My research focuses on the deepest open questions in elementary particle physics and Nature: what is the nature of dark matter, which constitutes 85% of all the matter in our Universe? Does dark matter interact with ordinary matter beyond gravity? What is the origin of electroweak symmetry breaking that is key to understand the microscopic origin of masses? Why is the Higgs boson, the ground-breaking discovery at the Large Hadron Collider (LHC), light?

At the very moment, there is no clear confirmed evidence of the right answers to these tough questions. Instead we have a whole zoo of theories and experimental probes to address them. While it is unlikely that a narrow single route could be the right direction to pursue, it is, however, much more promising to explore a wide range of theoretical and experimental possibilities to leave no stone unturned and dig out a potential clue. More importantly, these questions may be intrinsically intertwined with each other though they are usually studied as separate subjects by different groups of researchers.

I have been actively pursuing a variety of directions to tackle these problems. My research is at the interface between elementary particle physics, astrophysics, and cosmology.  In particular, I have always been developing novel ideas and pushing myself to work on new topics beyond my comfort zone, which may not belong to the most popular trends in the community at the moment but are intellectually intriguing and meritorious. My research will also continue to incorporate a model-building approach and a phenomenologically oriented/numerically driven approach, which complement each other.
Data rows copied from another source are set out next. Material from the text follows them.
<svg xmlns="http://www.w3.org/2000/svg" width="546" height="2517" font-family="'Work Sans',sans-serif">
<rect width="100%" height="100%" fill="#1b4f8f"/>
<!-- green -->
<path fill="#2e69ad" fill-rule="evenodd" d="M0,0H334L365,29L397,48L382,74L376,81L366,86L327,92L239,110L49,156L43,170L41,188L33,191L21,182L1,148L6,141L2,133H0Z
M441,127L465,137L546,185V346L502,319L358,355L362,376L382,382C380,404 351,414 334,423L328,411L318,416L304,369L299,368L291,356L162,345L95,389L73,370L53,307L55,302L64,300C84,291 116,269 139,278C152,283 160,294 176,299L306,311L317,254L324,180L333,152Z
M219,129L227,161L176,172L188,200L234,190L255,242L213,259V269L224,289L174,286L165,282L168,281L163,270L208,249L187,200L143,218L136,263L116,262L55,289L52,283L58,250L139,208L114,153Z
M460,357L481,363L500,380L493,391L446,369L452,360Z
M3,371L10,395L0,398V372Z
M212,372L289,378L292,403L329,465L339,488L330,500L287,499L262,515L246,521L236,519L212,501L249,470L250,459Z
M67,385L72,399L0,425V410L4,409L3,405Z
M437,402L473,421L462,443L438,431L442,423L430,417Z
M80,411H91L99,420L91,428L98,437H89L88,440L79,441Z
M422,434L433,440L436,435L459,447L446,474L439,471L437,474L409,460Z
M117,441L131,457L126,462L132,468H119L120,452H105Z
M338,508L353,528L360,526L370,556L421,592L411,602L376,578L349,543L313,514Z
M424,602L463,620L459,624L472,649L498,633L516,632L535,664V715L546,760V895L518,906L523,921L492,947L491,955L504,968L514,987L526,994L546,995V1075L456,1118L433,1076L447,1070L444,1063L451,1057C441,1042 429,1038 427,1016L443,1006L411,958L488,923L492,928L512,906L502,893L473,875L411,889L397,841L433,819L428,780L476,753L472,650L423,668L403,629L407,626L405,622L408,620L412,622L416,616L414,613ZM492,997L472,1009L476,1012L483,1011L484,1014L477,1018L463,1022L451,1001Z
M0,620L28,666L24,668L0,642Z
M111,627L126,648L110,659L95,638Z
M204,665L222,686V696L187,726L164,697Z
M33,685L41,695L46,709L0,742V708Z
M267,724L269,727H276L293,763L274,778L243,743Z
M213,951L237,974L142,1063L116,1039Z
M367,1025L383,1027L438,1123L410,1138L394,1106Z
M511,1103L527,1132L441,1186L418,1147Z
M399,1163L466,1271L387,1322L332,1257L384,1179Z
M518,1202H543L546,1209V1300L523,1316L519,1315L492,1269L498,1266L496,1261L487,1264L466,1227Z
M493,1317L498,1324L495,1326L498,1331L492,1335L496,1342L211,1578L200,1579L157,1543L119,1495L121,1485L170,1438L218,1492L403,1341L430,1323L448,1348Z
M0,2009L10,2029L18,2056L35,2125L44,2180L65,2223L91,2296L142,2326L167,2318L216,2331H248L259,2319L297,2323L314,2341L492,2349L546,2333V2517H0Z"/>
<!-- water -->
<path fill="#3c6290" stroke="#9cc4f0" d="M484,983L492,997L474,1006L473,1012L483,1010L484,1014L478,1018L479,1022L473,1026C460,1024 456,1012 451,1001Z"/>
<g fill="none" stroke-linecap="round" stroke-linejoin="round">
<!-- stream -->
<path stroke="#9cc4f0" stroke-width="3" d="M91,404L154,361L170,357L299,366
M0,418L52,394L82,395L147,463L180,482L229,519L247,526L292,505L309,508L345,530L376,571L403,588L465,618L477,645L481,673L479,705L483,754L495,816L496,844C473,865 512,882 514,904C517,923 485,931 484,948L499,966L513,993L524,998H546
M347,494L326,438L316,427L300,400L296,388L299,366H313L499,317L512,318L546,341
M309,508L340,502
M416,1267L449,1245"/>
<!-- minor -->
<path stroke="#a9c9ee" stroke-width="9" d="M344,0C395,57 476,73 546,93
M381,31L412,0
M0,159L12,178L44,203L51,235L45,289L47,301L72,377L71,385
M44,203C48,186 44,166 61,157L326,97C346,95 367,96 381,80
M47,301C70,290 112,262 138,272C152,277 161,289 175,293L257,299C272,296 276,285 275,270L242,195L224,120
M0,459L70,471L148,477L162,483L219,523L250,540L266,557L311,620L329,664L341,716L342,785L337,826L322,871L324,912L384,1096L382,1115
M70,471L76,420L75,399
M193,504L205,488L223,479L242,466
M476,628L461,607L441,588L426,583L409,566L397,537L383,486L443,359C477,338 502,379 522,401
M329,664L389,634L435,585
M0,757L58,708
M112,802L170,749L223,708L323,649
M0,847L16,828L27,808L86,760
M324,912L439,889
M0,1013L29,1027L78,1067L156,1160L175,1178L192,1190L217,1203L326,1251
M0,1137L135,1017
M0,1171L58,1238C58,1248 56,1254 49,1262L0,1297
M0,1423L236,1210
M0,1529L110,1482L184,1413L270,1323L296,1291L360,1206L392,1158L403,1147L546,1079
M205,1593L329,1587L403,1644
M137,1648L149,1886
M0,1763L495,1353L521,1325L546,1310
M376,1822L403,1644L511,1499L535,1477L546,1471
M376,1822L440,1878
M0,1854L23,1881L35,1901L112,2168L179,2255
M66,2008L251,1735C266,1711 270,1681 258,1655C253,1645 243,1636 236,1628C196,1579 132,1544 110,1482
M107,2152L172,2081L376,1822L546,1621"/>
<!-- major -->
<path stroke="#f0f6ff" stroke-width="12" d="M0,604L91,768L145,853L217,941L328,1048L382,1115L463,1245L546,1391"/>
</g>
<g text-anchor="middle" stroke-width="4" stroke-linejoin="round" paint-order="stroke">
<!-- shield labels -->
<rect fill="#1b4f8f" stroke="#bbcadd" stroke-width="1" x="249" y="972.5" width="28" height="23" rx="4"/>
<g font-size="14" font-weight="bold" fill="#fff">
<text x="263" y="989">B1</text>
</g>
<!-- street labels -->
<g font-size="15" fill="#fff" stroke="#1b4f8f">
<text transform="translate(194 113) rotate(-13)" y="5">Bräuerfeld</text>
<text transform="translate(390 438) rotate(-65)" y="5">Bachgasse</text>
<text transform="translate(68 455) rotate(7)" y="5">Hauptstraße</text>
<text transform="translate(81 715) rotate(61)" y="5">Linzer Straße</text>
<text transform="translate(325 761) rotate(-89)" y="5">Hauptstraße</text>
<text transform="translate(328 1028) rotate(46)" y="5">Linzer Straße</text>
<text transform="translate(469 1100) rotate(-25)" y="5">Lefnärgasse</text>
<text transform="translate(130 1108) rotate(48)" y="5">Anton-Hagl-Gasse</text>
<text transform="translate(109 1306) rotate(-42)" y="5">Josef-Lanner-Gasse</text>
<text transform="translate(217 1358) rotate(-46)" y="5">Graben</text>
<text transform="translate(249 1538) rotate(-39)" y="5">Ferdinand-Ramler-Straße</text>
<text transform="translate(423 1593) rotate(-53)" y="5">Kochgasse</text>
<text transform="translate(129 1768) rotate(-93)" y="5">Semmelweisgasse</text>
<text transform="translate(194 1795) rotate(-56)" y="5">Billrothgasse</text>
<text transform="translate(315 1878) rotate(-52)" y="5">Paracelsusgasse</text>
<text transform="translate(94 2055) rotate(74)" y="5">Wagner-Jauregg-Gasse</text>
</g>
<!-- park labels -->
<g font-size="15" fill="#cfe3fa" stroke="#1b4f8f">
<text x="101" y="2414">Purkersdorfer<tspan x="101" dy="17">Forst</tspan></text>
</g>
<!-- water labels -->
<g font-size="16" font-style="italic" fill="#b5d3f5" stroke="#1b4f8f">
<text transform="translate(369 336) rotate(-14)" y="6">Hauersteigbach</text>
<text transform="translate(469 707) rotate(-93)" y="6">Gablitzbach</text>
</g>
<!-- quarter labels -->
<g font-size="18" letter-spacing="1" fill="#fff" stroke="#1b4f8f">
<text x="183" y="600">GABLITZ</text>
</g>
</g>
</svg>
You could find my publications/preprints here.

Some Research highlights

1. Dark matter dynamics

2. Cosmological probes of fundamental physics

  • Cosmic Higgs dynamics: I have been developing new classes of cosmological models with novel signatures and potentially interesting connections to particle physics such as Higgs physics and modulating fields. These include
    “Higgscitement” with exponential Higgs particle production and generation of gravitational waves in the early Universe;
    “cosmic Higgs switching” in which an oscillating electroweak phase leads to characteristic oscillations on the primordial spectrum and CMB;
    –  “cosmic microscope” in which spatial variations of a light field, which is generated during inflation, imprint nonlinear dynamics at tiny scales on large scale fluctuations and provide us a unique probe through non-Gaussianities into the preheating era.
  • New preheating model: I have proposed a novel particle production meachanism, “spillway preheating”, that could improve the depletion of the inflaton energy density by up to four orders of magnitude, compared to canonical mechanisms in the literature.